This home I am inspecting is 150 years old and the main beams are 10 to 12 inch diameter logs that are a bit punky arround the bottom half of the log. I can punkture the log with a sharp edge to the depth of 1/2 to 3/4 of an inch deep. The top of the log and ends appear solid. The moister content of the logs is running arround 15 percent and there is no apparent sag. My question is when would one consider that the logs need replaceing?
You found yourself one hell of an old home there. I run into these log (tree) built homes several times a year.

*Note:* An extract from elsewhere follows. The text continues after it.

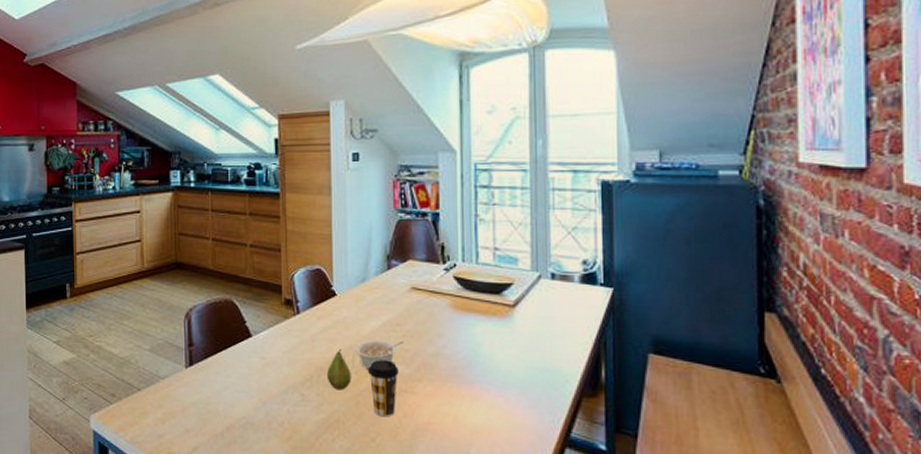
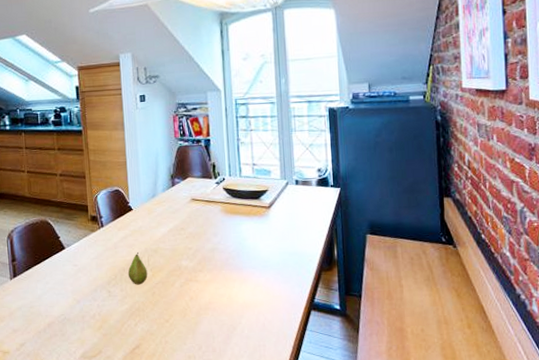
legume: present [355,339,404,369] -> none [149,241,187,266]
coffee cup: present [368,359,399,417] -> none [161,257,185,302]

The picture you posted shows floor support logs that are of no concern whatsoever. Logs do not have to be replaced by age. They simply need replacing if they rot or are infested with WBI’s. Your probe will also penetrate these soft logs, but if there are no obvious issues. This structure is in fine condition.
I agree with Dave, I also see these several times a year. Unless the logs or sills are showing serious deterioration (1/2" for a 10" log over 150 years isn’t very serious) then leave them alone, they will be there for many years to come.
You can still report the fact that you found in your inspection. If they still own the house 150 years from now it may have become significant.
As for your responsibilities as a home inspector, what is the required dimensional lumber to support that floor? Are these trees not far superior to the capacity of dimensional lumber, even with some deterioration?
It’s all just common sense. Structural evaluation is not the inspectors job. We do not need to determine capacity. We are there to look for and identify deficiencies to these components which makes them obviously “broken”.
The first house I inspected was a 200 year old house I bought in 1980. It had the same main floor joist system- 9-10" logs adzed flat on one side. These had rotted to as much as 1.5 inches deep but still were able to support normal house loads…but were a bit springy when big house parties with lots of “happy” young folks started dancing.
The source of moisture for the rot at the bottom/outer edge of the logs is summer condensation from (1) damp basement/concrete/soil with no moisture barrier and (2) infiltration of hot/warm moist summer air into the cool basement space. Although it hasn’t been extreme, the rot process should be stopped and the logs will last for years and years.
BTW, this house led me into the HI field. I started asking local carpenters about replacing rotten sills, repairing/replacing the bowed (from frost) stone foundation, repairing plaster walls, etc but got everything from black to white answers. So I started studying more building science, framing, building, etc. About a year later while into my renovation was asked by a friend to inspect an old farm house he was considering buying…and so it began slowly 1-2-3 a year (I also ran an energy retrofit/ventilation/roofing/siding/window operation with 3 trucks and up to 12 employees at the time).
I purchased the limited/incorporated inspection company I presently own from an engineer and engineering tech in late 1984. I had been hired by them in special cases a couple of times and their new company was not growing as fast as they had hoped… they essentially dumped it on me with all the letterhead/copyrites/name protected for a song.
David and Scott got it. Nothing needs to be replaced until it’s no longer able to do its job. As long as these logs stay dry there’s a good chance they’ll last for much, much longer.
The way floor logs like these typically fail is that sooner or later, often as the result of a change of exterior grade, plumbing leaks, re-routing of a dryer vent or some other factor which routes moisture to the crawlspace, the moisture levels in the logs rise to the point at which decay fungi become active and the logs rot.
These are the ways that the rate of rot will possibly increase in modern times.
The house that I bought was very close to original (it still has about 80%+ original pine clapboard siding) except for wiring, plumbing and asphalt/asbestos-cement shingles for the last 50 years of its life to 1980. It had been unoccupied for a couple of years prior to my possesion and I did not live in it for another 2 years as we renovated.
In the first summer of renovation, I went into the basement in July to find water on the joists in droplets with some dripping to the damp dirt floor below. Put down 6 mil poly on the dirt floor and the condensation/dripping stopped.
Thank you all for the information which I will use accordingly. Seeing I am doing more and more inspections out in the country I do expect to come across a lot more old home and have started to research all that I can find on log and homes older than 100 years.